Part of my role at my company is dealing with institutional investors. That’s a pretty large sphere, ranging from pension funds to corporations to managed asset programs that are distributed to retail investors and so on. I thought I would share this particular story because it’s pathetic and funny at the same time (because if you can’t sit back and laugh at a situation every now and then, you’ll go mental!).
I called up a rather large financial services provider (who will remain nameless, sorry) that has a decent footprint in Canada. Their particular model involves culling the universe of investments (stocks, bonds, mutual funds, etc.) down to a fairly small list that their advisors are authorized to put in client accounts. I was initiating a conversation to discuss the inclusion of index products (our index funds, natch) and as soon as I mentioned the word index the (rather high up) product approval officer immediately stopped me and indicated that they “do not believe in indexing” and that there was no point in continuing the conversation.
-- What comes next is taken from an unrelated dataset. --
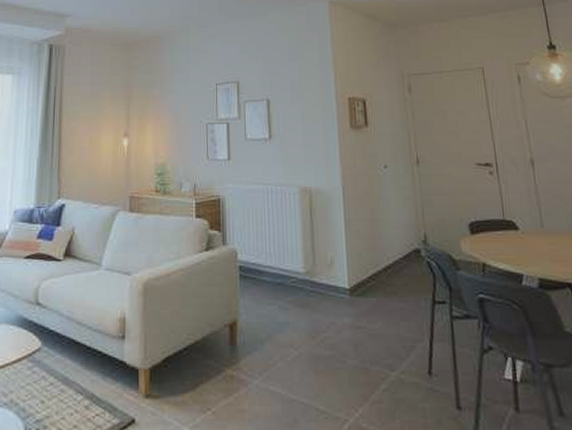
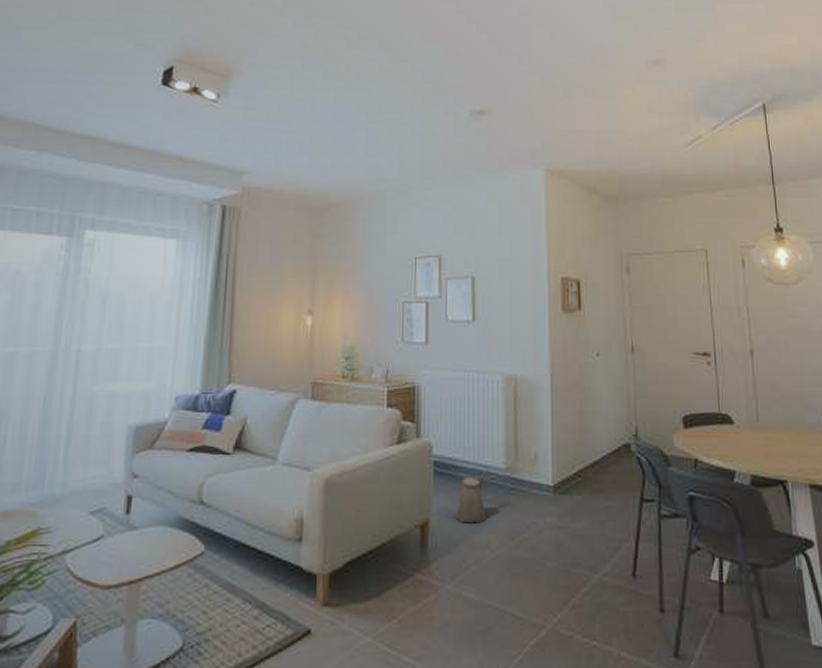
watering can: none [261,272,290,323] -> present [456,468,488,523]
Apparently, the mountains of peer-reviewed, empirical evidence on the benefits of indexation carry no weight with a rather large provider of portfolio management and financial planning in Canada. Would it be overkill if I started quoting passages from Martin Luther King, Jr.’s “I have a dream” speech?
Thankfully, not all conversations are like that. Pension fund managers incorporate indexation strategies fairly ubiquitously and are a joy to speak to.